▶ [Passage shown]
····················

Temperature and rainfall patterns vary in response to the movement
of a high-pressure belt that circles the globe between 25° and
30° south latitude during the winter and low-pressure systems
that occur during summer. There is very little difference in average
temperatures from south to north, however, in part because the inland
plateau rises slightly in the northeast. For example, the average
annual temperature in Cape Town is 17°C, and in Pretoria, 17.5°C,
although these cities are separated by almost ten degrees of latitude.
Maximum temperatures often exceed 32°C in the summer, and reach
38°C in some areas of the far north. The country's highest recorded
temperatures, close to 48°C, have occurred in both the Northern
Cape and Mpumalanga (formerly Eastern Transvaal).
Frost occurs in high altitudes during the winter months. The coldest
temperatures have been recorded about 250 kilometers northeast of
Cape Town, where the average annual minimum temperature is -6.1°C.
Record snowfalls (almost fifty centimeters) occurred in July 1994
in mountainous areas bordering Lesotho.
Climatic conditions vary noticeably between east and west, largely
in response to the warm Agulhas ocean current, which sweeps southward
along the Indian Ocean coastline in the east for several months
of the year, and the cold Benguela current, which sweeps northward
along the Atlantic Ocean coastline in the west. Air temperatures
in Durban, on the Indian Ocean, average nearly 6°C warmer than
temperatures at the same latitude on the Atlantic Ocean coast. The
effects of these two currents can be seen even at the narrow peninsula
of the Cape of Good Hope, where water temperatures average 4°C
higher on the east side than on the west.
Rainfall varies considerably from west to east. In the northwest,
annual rainfall often remains below 200 millimeters. Much of the
eastern Highveld, in contrast, receives 500 millimeters to 900 millimeters
of rainfall per year; occasionally, rainfall there exceeds 2,000
millimeters. A large area of the center of the country receives
about 400 millimeters of rain, on average, and there are wide variations
closer to the coast. The 400-millimeter "rainfall line" has been
significant because land east of the rainfall line is generally
suitable for growing crops, and land west of the rainfall line,
only for livestock grazing or crop cultivation on irrigated land
(see fig. 2).

····················

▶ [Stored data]
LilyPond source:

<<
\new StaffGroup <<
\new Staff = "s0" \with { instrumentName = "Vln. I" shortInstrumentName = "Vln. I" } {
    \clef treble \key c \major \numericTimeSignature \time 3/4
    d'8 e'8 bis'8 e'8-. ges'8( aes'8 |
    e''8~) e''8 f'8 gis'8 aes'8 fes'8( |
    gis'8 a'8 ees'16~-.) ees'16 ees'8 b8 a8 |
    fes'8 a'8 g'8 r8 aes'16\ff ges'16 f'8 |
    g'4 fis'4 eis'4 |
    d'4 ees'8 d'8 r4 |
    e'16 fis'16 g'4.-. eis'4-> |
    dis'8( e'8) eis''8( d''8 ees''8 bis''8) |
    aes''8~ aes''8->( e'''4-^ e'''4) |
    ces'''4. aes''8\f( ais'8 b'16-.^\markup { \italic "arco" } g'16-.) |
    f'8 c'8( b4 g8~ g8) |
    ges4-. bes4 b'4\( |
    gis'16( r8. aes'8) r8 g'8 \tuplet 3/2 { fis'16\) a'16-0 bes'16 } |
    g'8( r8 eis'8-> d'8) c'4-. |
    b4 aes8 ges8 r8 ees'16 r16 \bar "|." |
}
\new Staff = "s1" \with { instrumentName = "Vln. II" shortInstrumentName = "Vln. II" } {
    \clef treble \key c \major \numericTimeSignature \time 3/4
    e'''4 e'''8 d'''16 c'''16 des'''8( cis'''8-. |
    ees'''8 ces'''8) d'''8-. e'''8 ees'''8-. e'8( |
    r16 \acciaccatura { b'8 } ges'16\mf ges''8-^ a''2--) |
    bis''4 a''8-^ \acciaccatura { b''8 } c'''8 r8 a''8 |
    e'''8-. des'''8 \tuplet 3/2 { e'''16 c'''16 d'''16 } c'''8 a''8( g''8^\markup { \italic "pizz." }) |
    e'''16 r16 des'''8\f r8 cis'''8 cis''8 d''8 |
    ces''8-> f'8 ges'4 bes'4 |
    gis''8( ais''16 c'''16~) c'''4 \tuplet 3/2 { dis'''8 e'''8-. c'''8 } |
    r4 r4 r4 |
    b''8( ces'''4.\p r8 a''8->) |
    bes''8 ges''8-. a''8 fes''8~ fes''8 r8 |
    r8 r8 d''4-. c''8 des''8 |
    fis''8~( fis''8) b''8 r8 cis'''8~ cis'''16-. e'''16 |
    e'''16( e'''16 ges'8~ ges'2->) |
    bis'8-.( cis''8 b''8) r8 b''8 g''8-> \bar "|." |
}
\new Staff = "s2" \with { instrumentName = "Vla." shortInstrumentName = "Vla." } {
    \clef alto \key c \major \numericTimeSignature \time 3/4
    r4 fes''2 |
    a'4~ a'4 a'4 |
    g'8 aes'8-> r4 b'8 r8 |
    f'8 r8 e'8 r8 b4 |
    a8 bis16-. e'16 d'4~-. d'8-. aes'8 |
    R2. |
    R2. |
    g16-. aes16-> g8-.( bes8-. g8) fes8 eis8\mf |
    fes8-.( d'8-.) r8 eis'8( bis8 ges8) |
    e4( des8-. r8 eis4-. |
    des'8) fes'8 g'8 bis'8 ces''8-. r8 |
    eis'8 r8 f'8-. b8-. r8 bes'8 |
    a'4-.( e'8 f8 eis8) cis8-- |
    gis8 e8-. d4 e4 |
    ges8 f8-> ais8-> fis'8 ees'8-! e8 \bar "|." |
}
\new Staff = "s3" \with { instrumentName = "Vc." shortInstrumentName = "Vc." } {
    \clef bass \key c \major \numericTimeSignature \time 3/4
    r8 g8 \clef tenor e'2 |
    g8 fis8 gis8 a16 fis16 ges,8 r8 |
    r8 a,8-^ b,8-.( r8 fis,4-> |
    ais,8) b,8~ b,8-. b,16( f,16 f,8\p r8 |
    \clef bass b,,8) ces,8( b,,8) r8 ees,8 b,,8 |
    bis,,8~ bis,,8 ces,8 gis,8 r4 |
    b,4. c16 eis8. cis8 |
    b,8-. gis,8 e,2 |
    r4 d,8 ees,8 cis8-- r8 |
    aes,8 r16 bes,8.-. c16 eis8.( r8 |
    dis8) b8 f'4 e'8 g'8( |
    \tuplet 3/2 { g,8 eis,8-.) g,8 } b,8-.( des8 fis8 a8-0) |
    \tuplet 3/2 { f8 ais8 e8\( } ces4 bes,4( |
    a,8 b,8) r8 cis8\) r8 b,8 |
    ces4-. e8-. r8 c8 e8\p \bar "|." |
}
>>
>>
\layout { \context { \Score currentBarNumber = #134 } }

····················

▶ [Work task] Quote the climate passage word for word, from "Maximum temperatures often" to "(formerly Eastern Transvaal).".

▶ [Solution to the problem]
Maximum temperatures often exceed 32°C in the summer, and reach
38°C in some areas of the far north. The country's highest recorded
temperatures, close to 48°C, have occurred in both the Northern
Cape and Mpumalanga (formerly Eastern Transvaal).